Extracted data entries
───

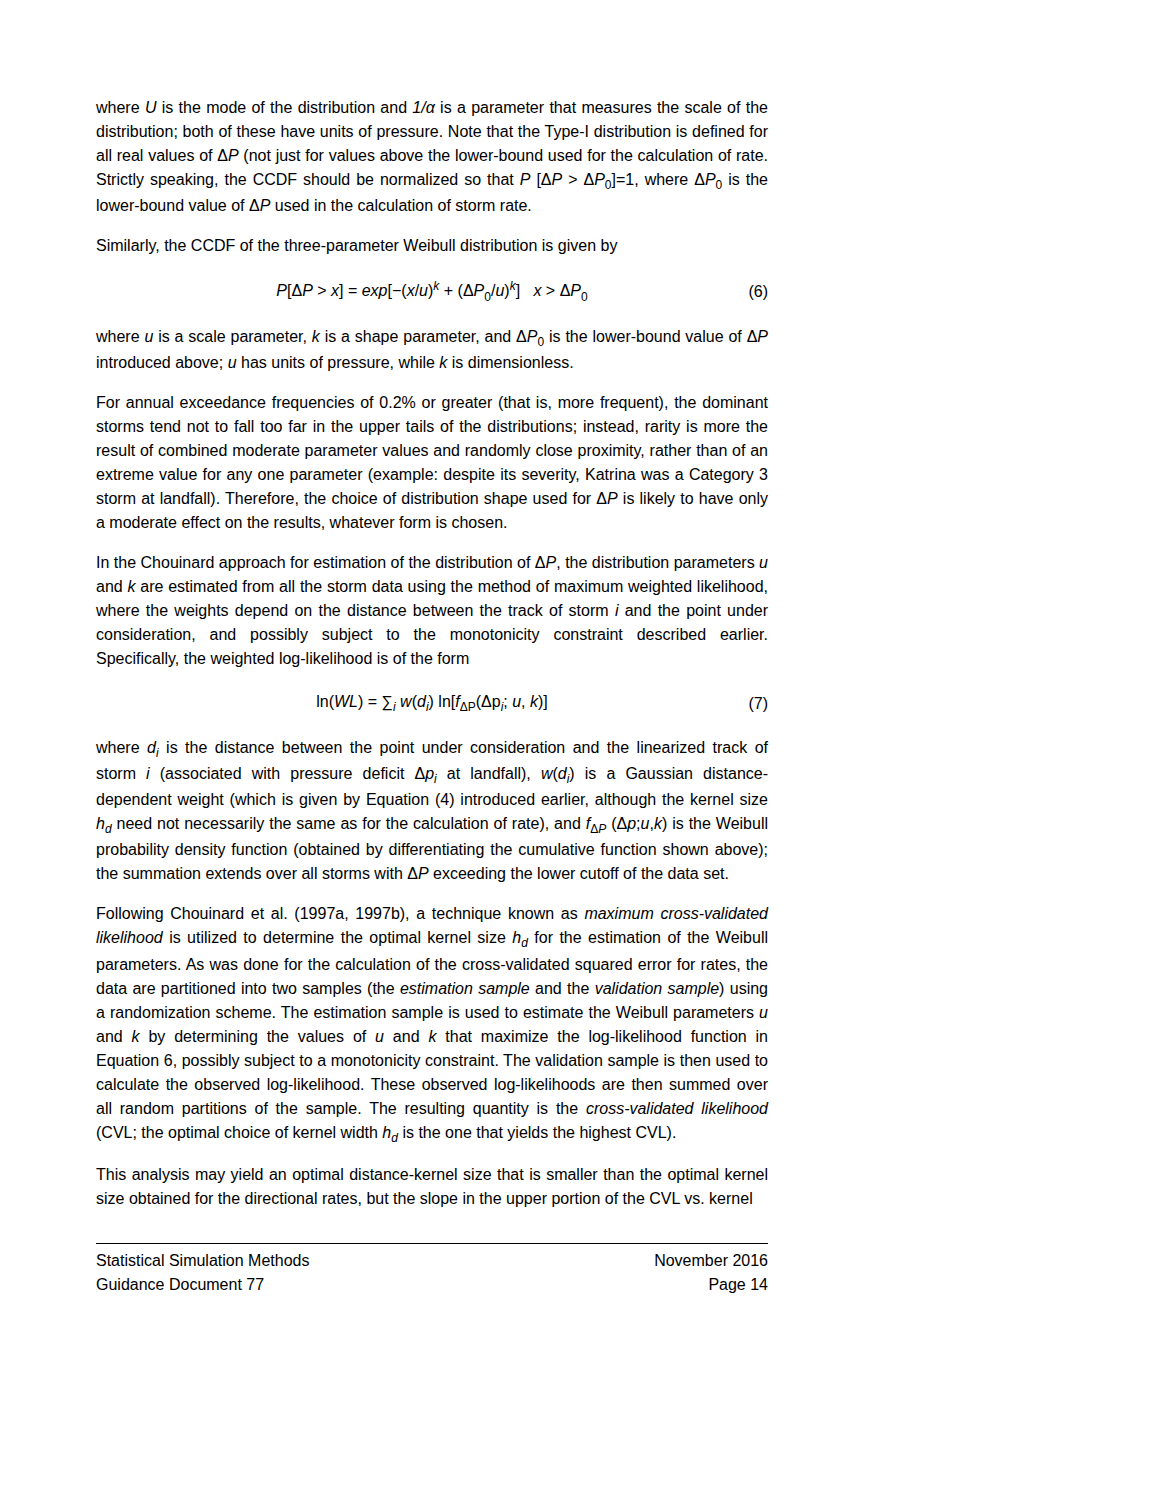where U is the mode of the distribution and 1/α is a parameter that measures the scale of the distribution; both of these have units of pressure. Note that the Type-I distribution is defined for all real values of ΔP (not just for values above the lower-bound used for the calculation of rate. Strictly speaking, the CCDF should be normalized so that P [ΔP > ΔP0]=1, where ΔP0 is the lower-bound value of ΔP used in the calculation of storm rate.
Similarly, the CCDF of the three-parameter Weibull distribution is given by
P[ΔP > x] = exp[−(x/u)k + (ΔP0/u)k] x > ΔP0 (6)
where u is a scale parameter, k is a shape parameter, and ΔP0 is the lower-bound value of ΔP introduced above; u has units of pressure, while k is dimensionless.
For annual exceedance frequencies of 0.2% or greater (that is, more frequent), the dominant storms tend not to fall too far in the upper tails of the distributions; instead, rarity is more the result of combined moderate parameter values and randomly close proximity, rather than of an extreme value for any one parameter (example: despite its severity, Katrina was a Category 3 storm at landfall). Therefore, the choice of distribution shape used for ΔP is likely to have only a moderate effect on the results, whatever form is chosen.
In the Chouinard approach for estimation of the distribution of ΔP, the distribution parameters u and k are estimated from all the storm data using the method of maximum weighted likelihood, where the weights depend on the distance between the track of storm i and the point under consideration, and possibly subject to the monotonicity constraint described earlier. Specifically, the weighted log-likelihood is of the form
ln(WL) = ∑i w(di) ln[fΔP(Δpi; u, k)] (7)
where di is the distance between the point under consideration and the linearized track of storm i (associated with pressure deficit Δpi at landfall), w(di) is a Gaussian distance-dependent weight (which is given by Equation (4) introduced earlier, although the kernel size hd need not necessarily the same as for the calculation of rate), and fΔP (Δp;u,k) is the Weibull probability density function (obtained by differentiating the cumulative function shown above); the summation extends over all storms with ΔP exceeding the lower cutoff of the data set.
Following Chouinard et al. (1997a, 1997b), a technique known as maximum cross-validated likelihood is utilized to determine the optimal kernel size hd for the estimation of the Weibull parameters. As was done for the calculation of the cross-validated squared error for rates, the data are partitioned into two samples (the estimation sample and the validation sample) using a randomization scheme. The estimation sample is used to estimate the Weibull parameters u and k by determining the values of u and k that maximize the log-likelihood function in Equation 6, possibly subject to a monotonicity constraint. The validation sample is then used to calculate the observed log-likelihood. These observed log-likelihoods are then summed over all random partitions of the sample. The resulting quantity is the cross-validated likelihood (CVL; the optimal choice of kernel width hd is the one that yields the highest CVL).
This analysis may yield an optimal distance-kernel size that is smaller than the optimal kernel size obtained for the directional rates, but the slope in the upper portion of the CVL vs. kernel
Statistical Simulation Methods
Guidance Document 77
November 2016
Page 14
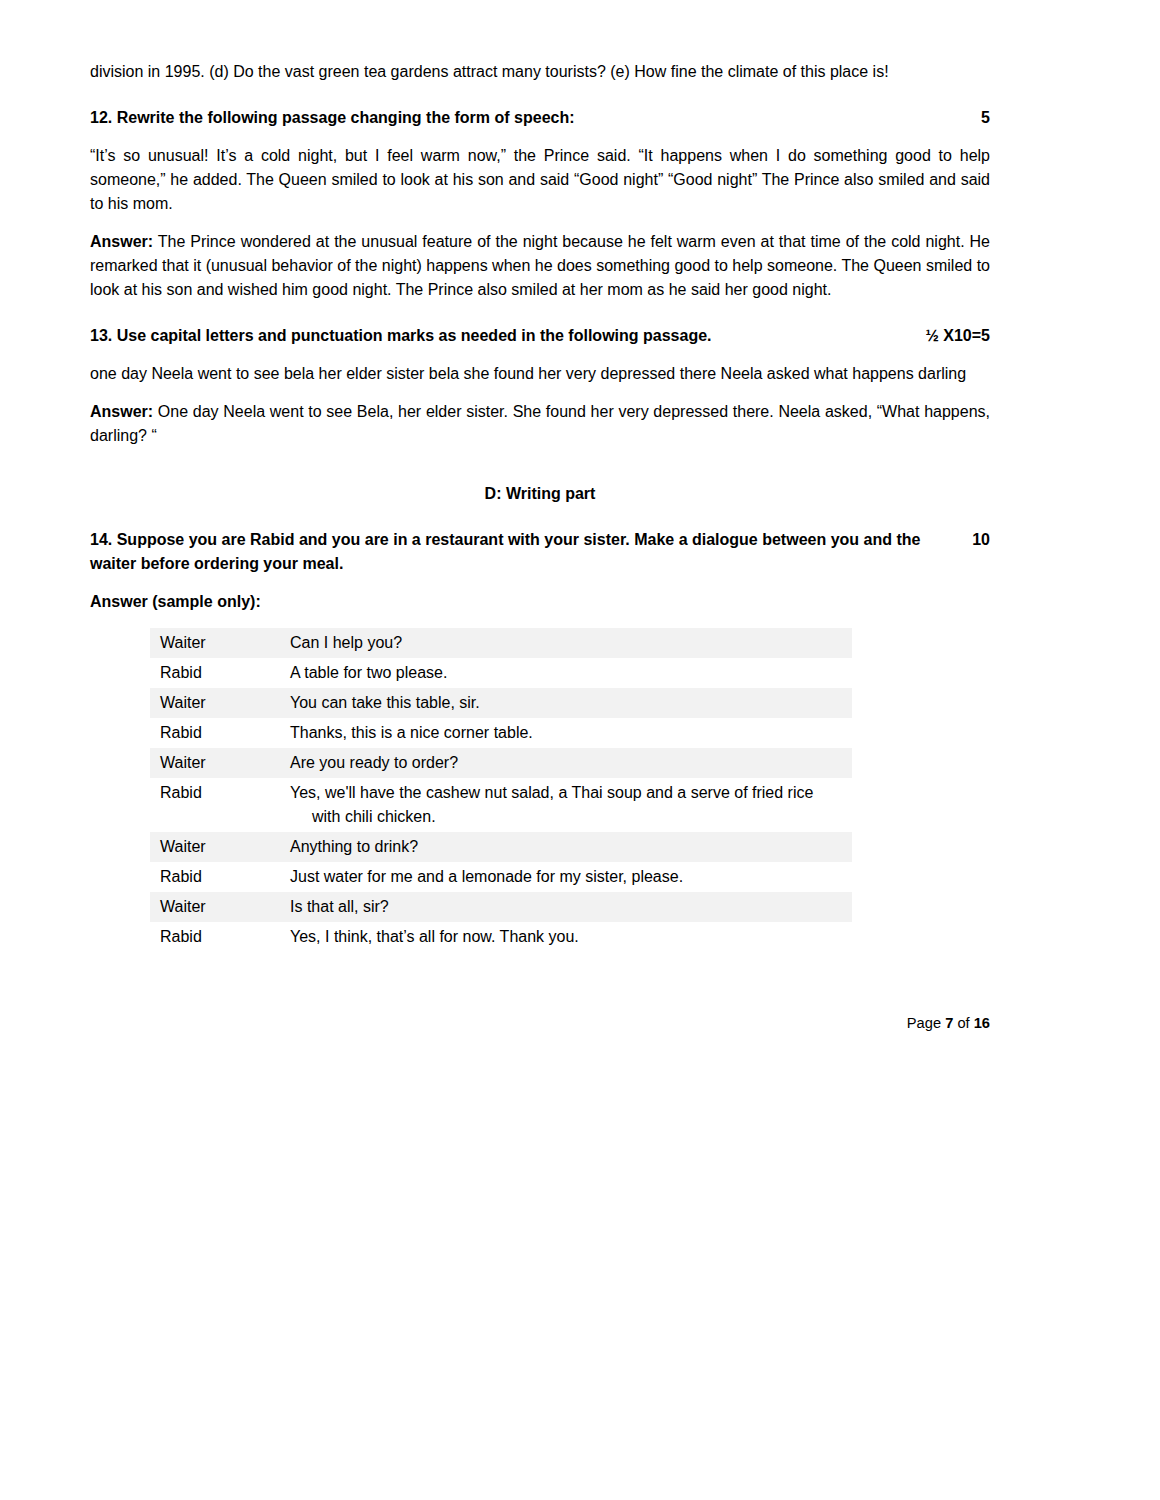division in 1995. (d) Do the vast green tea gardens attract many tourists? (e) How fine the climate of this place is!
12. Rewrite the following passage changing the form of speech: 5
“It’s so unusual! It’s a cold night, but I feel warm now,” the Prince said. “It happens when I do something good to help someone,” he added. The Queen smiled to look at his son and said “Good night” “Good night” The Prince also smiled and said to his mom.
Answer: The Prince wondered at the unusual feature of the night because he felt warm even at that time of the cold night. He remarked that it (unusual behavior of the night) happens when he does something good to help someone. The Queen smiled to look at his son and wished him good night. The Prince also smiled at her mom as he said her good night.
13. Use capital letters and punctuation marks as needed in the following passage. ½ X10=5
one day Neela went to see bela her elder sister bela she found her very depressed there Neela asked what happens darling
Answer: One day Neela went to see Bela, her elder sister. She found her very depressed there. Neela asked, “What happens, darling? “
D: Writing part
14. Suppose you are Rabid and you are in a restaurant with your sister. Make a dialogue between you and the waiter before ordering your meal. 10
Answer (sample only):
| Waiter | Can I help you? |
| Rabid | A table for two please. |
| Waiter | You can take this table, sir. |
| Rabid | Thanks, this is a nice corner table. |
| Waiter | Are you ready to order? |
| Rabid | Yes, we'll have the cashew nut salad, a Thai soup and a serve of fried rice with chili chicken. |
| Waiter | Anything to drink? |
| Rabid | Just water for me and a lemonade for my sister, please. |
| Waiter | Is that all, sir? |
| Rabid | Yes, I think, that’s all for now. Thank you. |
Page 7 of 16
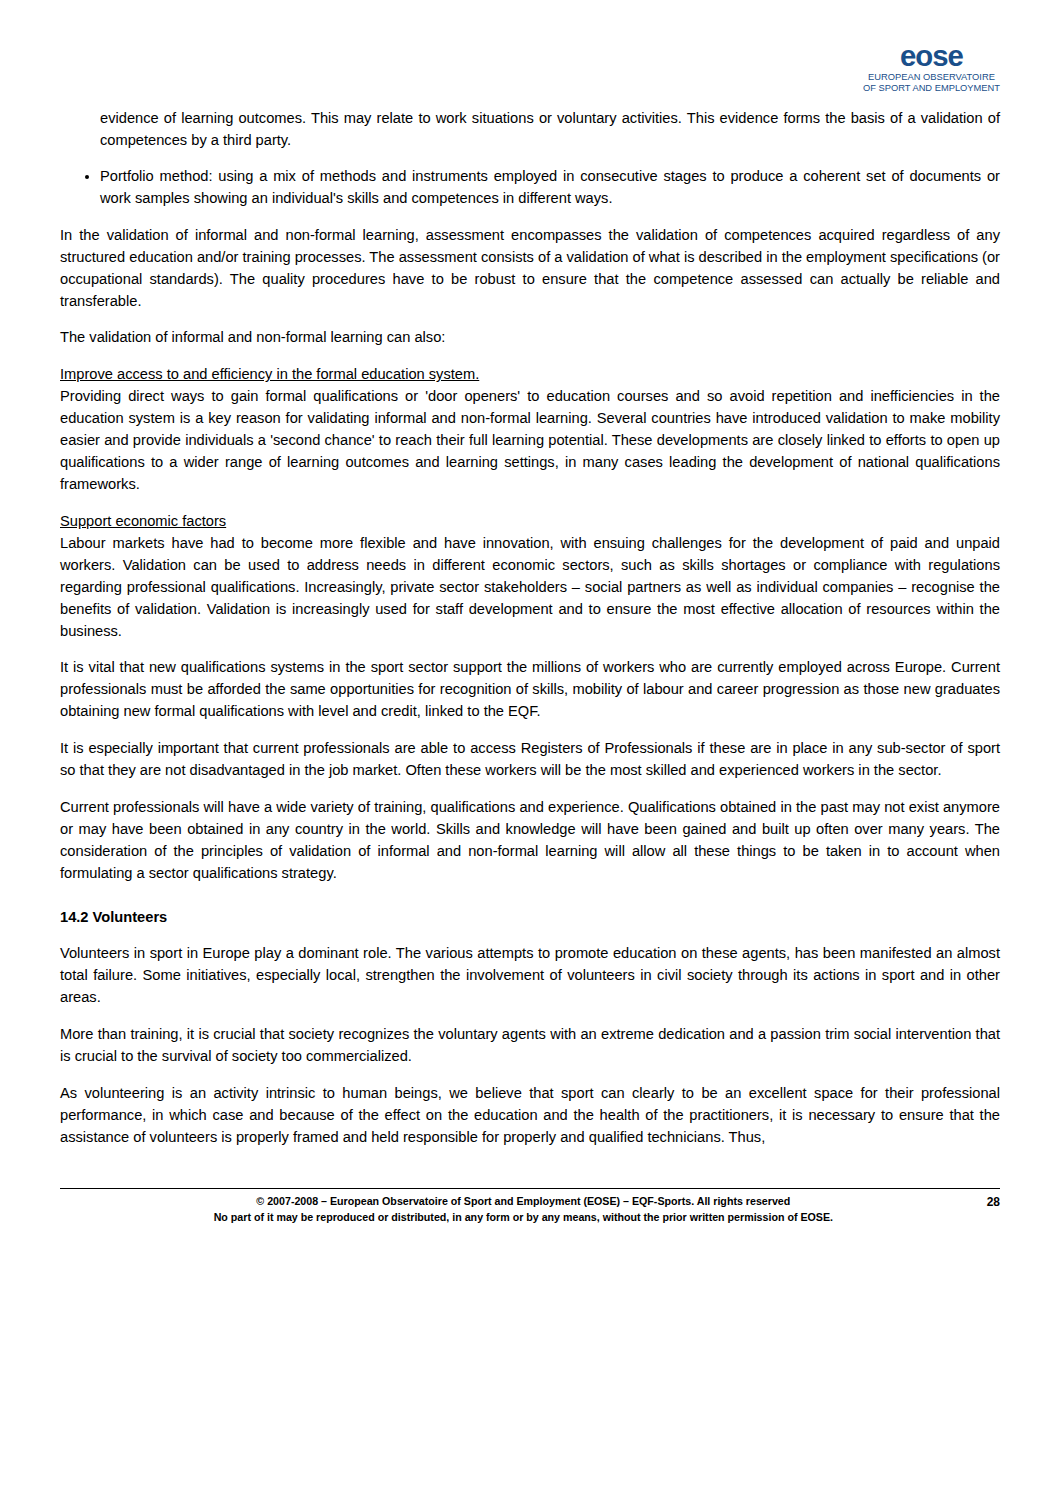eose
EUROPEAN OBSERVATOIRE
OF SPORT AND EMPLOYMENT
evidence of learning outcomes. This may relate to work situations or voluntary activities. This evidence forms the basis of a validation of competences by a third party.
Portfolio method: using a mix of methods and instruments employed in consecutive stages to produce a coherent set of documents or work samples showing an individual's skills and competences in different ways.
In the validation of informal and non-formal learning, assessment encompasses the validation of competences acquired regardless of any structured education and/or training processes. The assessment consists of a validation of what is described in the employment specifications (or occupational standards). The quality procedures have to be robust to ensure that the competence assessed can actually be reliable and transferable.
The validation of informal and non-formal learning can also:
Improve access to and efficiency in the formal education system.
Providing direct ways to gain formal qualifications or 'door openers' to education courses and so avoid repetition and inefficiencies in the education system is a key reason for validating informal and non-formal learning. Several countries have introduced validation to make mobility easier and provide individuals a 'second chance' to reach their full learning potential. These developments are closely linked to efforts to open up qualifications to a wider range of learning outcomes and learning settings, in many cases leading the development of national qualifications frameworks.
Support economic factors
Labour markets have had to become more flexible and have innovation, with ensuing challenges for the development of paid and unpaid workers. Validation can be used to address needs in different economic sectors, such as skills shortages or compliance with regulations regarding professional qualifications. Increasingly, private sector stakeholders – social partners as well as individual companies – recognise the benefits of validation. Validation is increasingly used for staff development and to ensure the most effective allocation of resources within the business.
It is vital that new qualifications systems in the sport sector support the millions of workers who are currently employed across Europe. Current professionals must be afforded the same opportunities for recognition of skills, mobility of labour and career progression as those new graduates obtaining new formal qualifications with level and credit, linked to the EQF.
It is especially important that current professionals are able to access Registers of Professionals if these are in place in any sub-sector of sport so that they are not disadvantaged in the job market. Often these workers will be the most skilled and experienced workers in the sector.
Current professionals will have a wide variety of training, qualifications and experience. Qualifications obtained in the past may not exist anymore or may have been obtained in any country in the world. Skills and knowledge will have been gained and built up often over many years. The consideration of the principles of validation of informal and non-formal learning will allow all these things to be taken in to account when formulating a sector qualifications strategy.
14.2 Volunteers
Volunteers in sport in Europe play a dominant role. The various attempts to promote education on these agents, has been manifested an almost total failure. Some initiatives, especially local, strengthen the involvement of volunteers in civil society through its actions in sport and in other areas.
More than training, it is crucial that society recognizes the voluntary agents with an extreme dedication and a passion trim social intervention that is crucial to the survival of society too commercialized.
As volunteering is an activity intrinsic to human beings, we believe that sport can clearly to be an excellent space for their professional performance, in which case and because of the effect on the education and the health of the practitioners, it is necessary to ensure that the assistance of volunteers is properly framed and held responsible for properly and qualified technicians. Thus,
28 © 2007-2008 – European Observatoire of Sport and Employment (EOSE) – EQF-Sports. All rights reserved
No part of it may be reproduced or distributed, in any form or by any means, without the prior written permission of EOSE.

───

◆ **Task description**
When the line with "For annual exceedance" is reached in the data above, start copying there, and copy each line exactly until the line with "ln(WL) = ∑i w(di) ln[fΔP(Δpi; u, k)] (7)" has been copied; copy nothing else.

◆ **Expected output**
For annual exceedance frequencies of 0.2% or greater (that is, more frequent), the dominant storms tend not to fall too far in the upper tails of the distributions; instead, rarity is more the result of combined moderate parameter values and randomly close proximity, rather than of an extreme value for any one parameter (example: despite its severity, Katrina was a Category 3 storm at landfall). Therefore, the choice of distribution shape used for ΔP is likely to have only a moderate effect on the results, whatever form is chosen.
In the Chouinard approach for estimation of the distribution of ΔP, the distribution parameters u and k are estimated from all the storm data using the method of maximum weighted likelihood, where the weights depend on the distance between the track of storm i and the point under consideration, and possibly subject to the monotonicity constraint described earlier. Specifically, the weighted log-likelihood is of the form
ln(WL) = ∑i w(di) ln[fΔP(Δpi; u, k)] (7)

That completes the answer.